Few described the right to privacy as applying to “the full panoply of privacy rights Americans have come to enjoy over the history of our nation.”
In his view, that includes the right to make informed choices. Except in the specific circumstances, however, the abortion ban takes away any choice after a fetal heartbeat can be detected.
Few explained that the Legislature never considered that issue, or the fact that women may not even know they are pregnant in the first several weeks. This failure, resulting in the loss of a real opportunity for “a meaningful decision-making process” makes the statute “arbitrary” and, therefore, in his view, unconstitutional.
Justice John Kittredge dissented, emphasizing the difference between abortion and other applications of the right to privacy.
“What makes abortion different,” Kittredge wrote, “is the presence of the unborn child.” Looking at the phrase “unreasonable invasions of privacy” and acknowledging that privacy is a natural right, he also “cautioned restraint in the recognition of unexpressed rights deemed fundamental in a constitutional sense.”
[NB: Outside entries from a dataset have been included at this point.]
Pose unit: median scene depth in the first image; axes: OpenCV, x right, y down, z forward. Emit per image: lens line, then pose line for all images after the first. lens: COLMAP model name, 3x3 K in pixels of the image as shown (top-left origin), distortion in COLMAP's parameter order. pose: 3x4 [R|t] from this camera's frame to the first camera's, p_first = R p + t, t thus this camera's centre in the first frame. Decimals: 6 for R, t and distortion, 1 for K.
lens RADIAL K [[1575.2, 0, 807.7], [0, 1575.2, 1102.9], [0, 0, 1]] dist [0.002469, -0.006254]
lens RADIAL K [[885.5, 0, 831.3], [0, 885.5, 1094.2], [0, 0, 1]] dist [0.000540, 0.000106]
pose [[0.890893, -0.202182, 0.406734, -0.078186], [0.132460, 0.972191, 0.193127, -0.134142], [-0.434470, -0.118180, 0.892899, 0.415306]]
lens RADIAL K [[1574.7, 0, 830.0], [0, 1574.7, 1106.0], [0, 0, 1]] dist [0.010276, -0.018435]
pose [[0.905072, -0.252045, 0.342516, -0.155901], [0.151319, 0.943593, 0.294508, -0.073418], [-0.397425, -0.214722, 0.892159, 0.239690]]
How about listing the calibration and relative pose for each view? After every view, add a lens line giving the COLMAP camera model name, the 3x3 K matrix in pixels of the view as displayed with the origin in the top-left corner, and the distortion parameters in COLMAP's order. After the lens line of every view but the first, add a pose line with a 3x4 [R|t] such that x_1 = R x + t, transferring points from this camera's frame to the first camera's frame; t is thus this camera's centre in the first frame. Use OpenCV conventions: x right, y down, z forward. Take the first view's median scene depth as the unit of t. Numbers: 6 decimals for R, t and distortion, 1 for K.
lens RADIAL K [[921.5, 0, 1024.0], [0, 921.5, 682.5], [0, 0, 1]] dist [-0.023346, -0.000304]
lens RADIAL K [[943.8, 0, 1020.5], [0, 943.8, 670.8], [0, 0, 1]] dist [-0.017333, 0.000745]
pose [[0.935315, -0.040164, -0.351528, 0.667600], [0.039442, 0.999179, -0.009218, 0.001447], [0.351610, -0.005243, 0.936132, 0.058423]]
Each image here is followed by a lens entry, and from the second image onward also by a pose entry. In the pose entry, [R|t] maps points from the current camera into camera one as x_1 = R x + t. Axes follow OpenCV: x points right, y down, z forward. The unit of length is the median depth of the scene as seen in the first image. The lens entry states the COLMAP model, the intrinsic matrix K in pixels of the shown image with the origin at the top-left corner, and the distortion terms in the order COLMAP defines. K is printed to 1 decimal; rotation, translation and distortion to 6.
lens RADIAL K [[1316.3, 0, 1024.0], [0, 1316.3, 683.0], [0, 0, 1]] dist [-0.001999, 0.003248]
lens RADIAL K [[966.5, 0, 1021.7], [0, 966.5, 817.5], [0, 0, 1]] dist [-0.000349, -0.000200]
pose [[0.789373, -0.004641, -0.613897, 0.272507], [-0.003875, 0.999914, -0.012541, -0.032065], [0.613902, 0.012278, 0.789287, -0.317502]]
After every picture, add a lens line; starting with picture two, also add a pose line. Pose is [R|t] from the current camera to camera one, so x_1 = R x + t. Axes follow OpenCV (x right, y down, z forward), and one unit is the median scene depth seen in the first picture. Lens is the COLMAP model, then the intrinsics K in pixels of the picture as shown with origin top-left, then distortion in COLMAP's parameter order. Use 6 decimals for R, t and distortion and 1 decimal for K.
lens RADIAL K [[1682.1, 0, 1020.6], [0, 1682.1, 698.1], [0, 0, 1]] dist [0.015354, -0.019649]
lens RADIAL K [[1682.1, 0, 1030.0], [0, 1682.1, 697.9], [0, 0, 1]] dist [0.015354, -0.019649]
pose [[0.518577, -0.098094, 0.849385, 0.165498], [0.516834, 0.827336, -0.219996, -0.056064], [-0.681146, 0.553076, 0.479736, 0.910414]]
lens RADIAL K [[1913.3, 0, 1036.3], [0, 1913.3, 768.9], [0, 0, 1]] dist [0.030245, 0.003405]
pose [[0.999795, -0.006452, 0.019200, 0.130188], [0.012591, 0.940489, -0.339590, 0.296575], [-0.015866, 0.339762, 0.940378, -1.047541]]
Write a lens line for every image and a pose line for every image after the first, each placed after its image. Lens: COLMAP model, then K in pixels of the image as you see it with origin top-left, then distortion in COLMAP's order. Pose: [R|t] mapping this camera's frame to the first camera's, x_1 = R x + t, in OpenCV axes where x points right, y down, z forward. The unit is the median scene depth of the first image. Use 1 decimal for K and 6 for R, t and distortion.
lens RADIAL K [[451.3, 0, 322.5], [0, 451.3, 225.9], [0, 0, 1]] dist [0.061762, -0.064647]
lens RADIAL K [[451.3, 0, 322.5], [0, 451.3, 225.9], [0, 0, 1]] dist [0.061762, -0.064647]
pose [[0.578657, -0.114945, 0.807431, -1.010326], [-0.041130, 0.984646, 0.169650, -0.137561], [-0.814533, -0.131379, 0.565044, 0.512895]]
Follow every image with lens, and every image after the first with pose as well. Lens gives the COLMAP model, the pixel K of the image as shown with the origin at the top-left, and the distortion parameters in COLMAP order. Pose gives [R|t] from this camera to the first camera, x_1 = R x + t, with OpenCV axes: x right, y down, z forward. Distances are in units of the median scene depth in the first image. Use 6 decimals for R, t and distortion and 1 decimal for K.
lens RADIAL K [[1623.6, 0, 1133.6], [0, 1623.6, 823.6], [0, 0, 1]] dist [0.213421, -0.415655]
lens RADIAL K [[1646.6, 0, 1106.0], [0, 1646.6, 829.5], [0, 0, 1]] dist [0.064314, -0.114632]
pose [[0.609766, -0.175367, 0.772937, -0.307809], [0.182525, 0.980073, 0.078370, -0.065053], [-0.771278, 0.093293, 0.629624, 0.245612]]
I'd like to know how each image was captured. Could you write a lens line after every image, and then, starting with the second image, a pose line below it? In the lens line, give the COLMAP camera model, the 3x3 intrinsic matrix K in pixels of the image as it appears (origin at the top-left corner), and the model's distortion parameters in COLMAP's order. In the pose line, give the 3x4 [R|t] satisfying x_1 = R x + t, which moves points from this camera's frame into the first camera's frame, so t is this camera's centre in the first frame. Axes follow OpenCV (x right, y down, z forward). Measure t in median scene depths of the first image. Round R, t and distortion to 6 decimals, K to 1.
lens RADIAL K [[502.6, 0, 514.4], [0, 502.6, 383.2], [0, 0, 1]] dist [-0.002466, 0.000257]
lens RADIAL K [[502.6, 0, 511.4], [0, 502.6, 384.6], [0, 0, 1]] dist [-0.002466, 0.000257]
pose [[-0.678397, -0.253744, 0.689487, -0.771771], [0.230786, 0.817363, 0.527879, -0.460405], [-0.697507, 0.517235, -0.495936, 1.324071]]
Once in that “fundamental” category, “society through its citizenry loses the ability to debate the issue and effect change through the democratic and legislative process.”
In his view, the majority crossed that line by “legislating based on personal policy preferences.”
Justice George James also dissented. “When I put aside any personal preferences and review the issue under South Carolina law,” he wrote, “I conclude a citizen’s right to be free from unreasonable invasions of privacy does not extend beyond the context of searches and seizures.”
In other words, he viewed together what other justices separated, the language about searches and the language about invasions of privacy. In that more focused context, James concluded that the right to privacy does not include a right to abortion.
This is the first of what will likely be many decisions by state courts about whether their state constitutions allow the legislature to restrict or prohibit abortion.
In light of this decision, however, pro-life South Carolinians have fewer opportunities to stand up for the unborn than in most other states. South Carolina is one of only two states in which the legislature alone chooses state Supreme Court justices. And it is one of the 25 states in which only the legislature can propose constitutional amendments.
The effort to protect the unborn, therefore, will likely focus even more intensely on the Legislature.